■ EXERCISE GOAL
Print every record exactly, with nothing added or left out.

■ RECORD SET
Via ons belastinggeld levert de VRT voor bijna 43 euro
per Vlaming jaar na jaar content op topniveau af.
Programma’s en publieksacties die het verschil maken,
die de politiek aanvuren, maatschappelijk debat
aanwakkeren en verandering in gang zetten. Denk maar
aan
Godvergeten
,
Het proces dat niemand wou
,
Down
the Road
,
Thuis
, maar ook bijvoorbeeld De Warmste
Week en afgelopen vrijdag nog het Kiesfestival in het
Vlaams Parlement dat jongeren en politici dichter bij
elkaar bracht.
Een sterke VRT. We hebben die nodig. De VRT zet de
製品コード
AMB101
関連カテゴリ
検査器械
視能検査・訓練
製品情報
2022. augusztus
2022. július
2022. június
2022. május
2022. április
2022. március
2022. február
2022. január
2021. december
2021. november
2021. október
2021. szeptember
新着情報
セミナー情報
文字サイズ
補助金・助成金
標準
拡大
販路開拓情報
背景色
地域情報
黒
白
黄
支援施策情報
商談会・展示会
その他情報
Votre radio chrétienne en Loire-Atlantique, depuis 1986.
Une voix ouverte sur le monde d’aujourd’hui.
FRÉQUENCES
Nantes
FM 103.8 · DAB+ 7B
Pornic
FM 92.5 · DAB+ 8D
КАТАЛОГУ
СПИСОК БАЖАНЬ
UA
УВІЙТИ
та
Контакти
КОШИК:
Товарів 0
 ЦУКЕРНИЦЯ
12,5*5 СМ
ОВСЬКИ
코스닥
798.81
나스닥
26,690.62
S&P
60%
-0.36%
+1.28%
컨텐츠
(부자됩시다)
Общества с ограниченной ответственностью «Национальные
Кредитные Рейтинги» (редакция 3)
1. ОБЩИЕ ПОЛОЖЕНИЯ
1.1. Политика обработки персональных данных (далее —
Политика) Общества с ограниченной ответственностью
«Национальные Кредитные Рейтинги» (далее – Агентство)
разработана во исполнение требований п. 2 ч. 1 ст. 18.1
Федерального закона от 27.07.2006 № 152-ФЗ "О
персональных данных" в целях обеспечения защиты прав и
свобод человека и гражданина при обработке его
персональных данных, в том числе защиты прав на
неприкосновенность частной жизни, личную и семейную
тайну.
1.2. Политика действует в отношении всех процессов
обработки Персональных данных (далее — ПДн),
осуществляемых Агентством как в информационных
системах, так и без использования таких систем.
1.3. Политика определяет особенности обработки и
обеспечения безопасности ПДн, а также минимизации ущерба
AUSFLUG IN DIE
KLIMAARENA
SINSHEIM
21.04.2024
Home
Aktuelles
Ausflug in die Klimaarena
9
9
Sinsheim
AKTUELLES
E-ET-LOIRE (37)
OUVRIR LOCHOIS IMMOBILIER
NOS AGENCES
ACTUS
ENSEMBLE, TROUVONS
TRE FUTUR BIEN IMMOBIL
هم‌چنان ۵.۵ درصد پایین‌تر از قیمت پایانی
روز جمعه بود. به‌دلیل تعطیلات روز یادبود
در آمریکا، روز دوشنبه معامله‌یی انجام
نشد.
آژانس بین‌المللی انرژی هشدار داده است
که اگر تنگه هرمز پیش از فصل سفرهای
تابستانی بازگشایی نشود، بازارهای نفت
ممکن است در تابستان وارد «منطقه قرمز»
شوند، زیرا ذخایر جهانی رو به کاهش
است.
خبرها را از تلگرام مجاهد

■ TASK RESPONSE
Via ons belastinggeld levert de VRT voor bijna 43 euro
per Vlaming jaar na jaar content op topniveau af.
Programma’s en publieksacties die het verschil maken,
die de politiek aanvuren, maatschappelijk debat
aanwakkeren en verandering in gang zetten. Denk maar
aan
Godvergeten
,
Het proces dat niemand wou
,
Down
the Road
,
Thuis
, maar ook bijvoorbeeld De Warmste
Week en afgelopen vrijdag nog het Kiesfestival in het
Vlaams Parlement dat jongeren en politici dichter bij
elkaar bracht.
Een sterke VRT. We hebben die nodig. De VRT zet de
製品コード
AMB101
関連カテゴリ
検査器械
視能検査・訓練
製品情報
2022. augusztus
2022. július
2022. június
2022. május
2022. április
2022. március
2022. február
2022. január
2021. december
2021. november
2021. október
2021. szeptember
新着情報
セミナー情報
文字サイズ
補助金・助成金
標準
拡大
販路開拓情報
背景色
地域情報
黒
白
黄
支援施策情報
商談会・展示会
その他情報
Votre radio chrétienne en Loire-Atlantique, depuis 1986.
Une voix ouverte sur le monde d’aujourd’hui.
FRÉQUENCES
Nantes
FM 103.8 · DAB+ 7B
Pornic
FM 92.5 · DAB+ 8D
КАТАЛОГУ
СПИСОК БАЖАНЬ
UA
УВІЙТИ
та
Контакти
КОШИК:
Товарів 0
 ЦУКЕРНИЦЯ
12,5*5 СМ
ОВСЬКИ
코스닥
798.81
나스닥
26,690.62
S&P
60%
-0.36%
+1.28%
컨텐츠
(부자됩시다)
Общества с ограниченной ответственностью «Национальные
Кредитные Рейтинги» (редакция 3)
1. ОБЩИЕ ПОЛОЖЕНИЯ
1.1. Политика обработки персональных данных (далее —
Политика) Общества с ограниченной ответственностью
«Национальные Кредитные Рейтинги» (далее – Агентство)
разработана во исполнение требований п. 2 ч. 1 ст. 18.1
Федерального закона от 27.07.2006 № 152-ФЗ "О
персональных данных" в целях обеспечения защиты прав и
свобод человека и гражданина при обработке его
персональных данных, в том числе защиты прав на
неприкосновенность частной жизни, личную и семейную
тайну.
1.2. Политика действует в отношении всех процессов
обработки Персональных данных (далее — ПДн),
осуществляемых Агентством как в информационных
системах, так и без использования таких систем.
1.3. Политика определяет особенности обработки и
обеспечения безопасности ПДн, а также минимизации ущерба
AUSFLUG IN DIE
KLIMAARENA
SINSHEIM
21.04.2024
Home
Aktuelles
Ausflug in die Klimaarena
9
9
Sinsheim
AKTUELLES
E-ET-LOIRE (37)
OUVRIR LOCHOIS IMMOBILIER
NOS AGENCES
ACTUS
ENSEMBLE, TROUVONS
TRE FUTUR BIEN IMMOBIL
هم‌چنان ۵.۵ درصد پایین‌تر از قیمت پایانی
روز جمعه بود. به‌دلیل تعطیلات روز یادبود
در آمریکا، روز دوشنبه معامله‌یی انجام
نشد.
آژانس بین‌المللی انرژی هشدار داده است
که اگر تنگه هرمز پیش از فصل سفرهای
تابستانی بازگشایی نشود، بازارهای نفت
ممکن است در تابستان وارد «منطقه قرمز»
شوند، زیرا ذخایر جهانی رو به کاهش
است.
خبرها را از تلگرام مجاهد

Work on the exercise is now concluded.